A preventive DNA vaccine encoding two Zika structural proteins protected Rhesus macaques from viral infection. The results, published today (September 22) in Science, are encouraging for organizers of the ongoing Phase 1 clinical trial testing one of the two vaccines examined in this nonhuman primate study. The new work suggests a minimal antibody level in the blood that is likely necessary for protection against Zika virus infection in in people.
“This is a reassuring development and critical advance,” said Nelson Michael of the Walter Reed Army Institute of Research in Silver Spring, Maryland, whose team is testing a formalin-inactivated viral particle vaccine. Michael was not involved in the present study, but regularly communicates with its authors, sharing Zika-related data. “This [DNA vaccine], if proven safe and [that it] generates the type of immune response in humans seen here in animals, is on the path to potentially become the first public health tool to mitigate the Zika virus epidemic in the Americas,” he told The Scientist.
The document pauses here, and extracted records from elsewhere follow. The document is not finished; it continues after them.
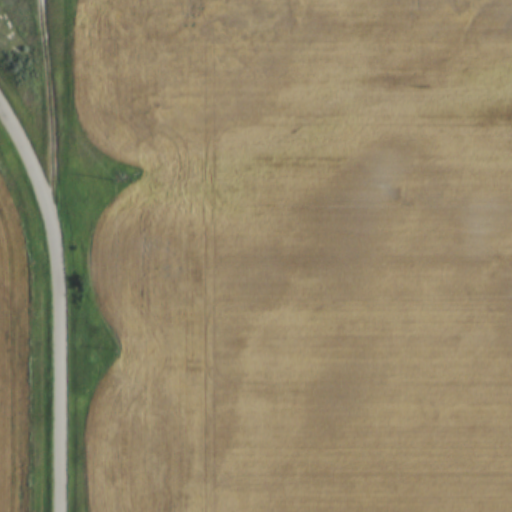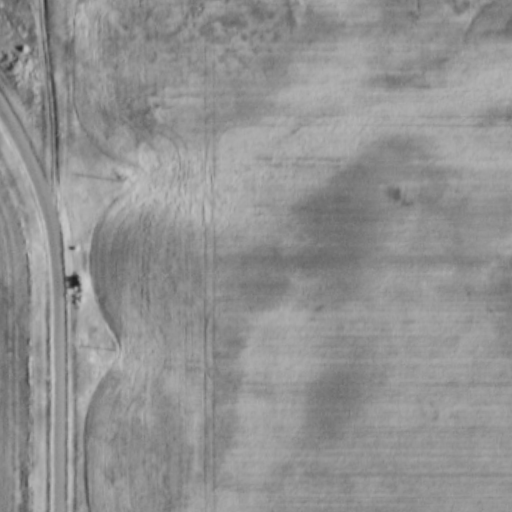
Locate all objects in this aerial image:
road: (48, 115)
road: (33, 165)
road: (59, 371)
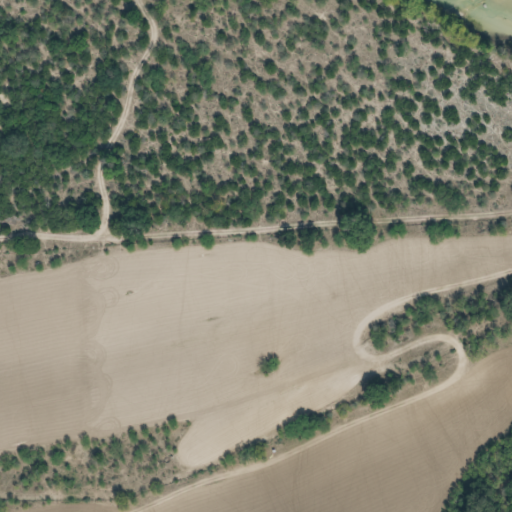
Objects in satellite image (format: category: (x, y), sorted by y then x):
river: (490, 6)
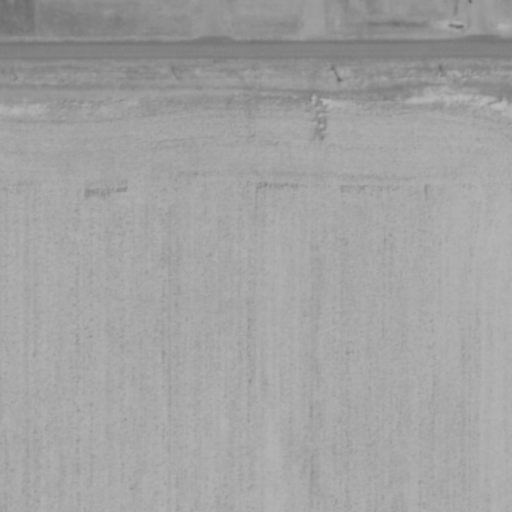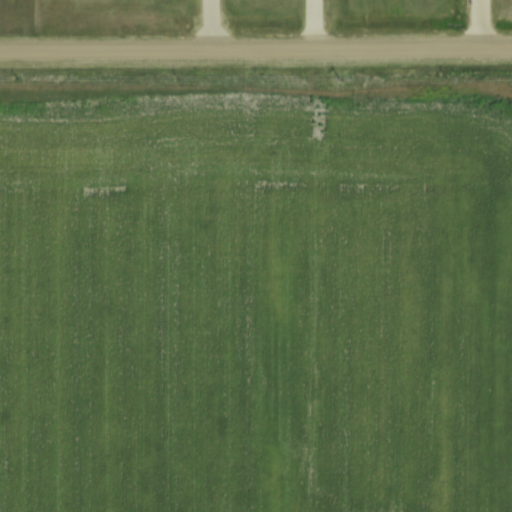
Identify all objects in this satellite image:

While another DNA vaccine—generated by a team including Michael and researchers from Harvard Medical School and University of São Paulo, Brazil—is not intended for the clinic, the DNA vaccine examined in the present study and another immunization—being developed by Inovio Pharmaceuticals—could both eventually be used to protect people against Zika infection.
Ted Pierson and Barney Graham, both of the National Institute of Allergy and Infectious Diseases (NIAID), and their colleagues created two DNA vaccine versions, both with genes encoding Zika pre-membrane and envelope genes, plus an additional short Japanese encephalitis virus sequence into a cytomegalovirus promoter-based plasmid vector. To one of the vectors, the team added an additional short flavivirus sequence that promotes more-efficient release of subviral particles.
A single immunization dose of either vaccine generated neutralizing antibodies in mice, the researchers reported. In Rhesus macaques, a single 4 mg intramuscular injection of either viral vector or two 1 mg doses given four weeks apart resulted in higher antibody titers than a single 1 mg dose, the team showed.
When challenged with the Puerto Rican Zika strain eight weeks later, 17 of 18 animals immunized with either the single 4 mg dose or two 1 mg doses showed no detectable virus, while one animal contained a low level of Zika DNA. In contrast, animals vaccinated with a control vector or a single 1 mg dose harbored replicating viruses by day four, post-infection.
“It will be important to define why the vaccine did not protect all animals from infection and also in those it did protect how long the protection lasts,” Jonathan Ball, a virologist at the University of Nottingham, U.K., who was not involved in the work, wrote in an email to The Scientist.
“These experiments give us laboratory benchmarks that we can use to gauge the immunogenicity of these products in humans,” Michael told The Scientist.
While researchers have hypothesized that a suboptimal level of neutralizing antibodies could enhance infection of specialized immune cells and worsen disease, the 1 mg single dose immunization results suggest this is not the case. Animals in these treatment groups showed similar or lower levels of virus compared to vaccination controls that were also challenged with Zika. Further, previously tested vaccines—including the DNA-based candidate being tested on healthy volunteers—similarly have not shown signs of antibody-dependent enhancement (ADE).
“But because this phenomenon [ADE] occurs rarely with dengue, a small study like ours is not likely to capture this,” Pierson noted.
“The evidence for accelerated disease has so far come from studying cells growing in a dish,” said Michael. “We have not seen any antibody-dependent enhancement or differences in Zika virus replication clinically.”
“We need to watch this carefully in the trials,” he added, “but I think that this phenomenon is overblown.”
Whether antibodies produced following vaccination could enhance infection by dengue and other flaviviruses must still be resolved, according to Ball. “The recent findings that antibodies can cross react between Zika and dengue means that this possibility needs to be ruled out,” he told The Scientist.
No DNA vaccine against Zika has yet been approved for human use. To Michael’s mind, a DNA vaccine offers a promising short-term solution while an inactivated vaccine—which won’t be tested in efficacy trials for at least 18 months but could be made in very large quantities at a lower cost—and other long-term solutions are still being developed.
K.A. Dowd et al., “Rapid development of a DNA vaccine for Zika virus,” Science, doi:10.1126/science.aai3197, 2016.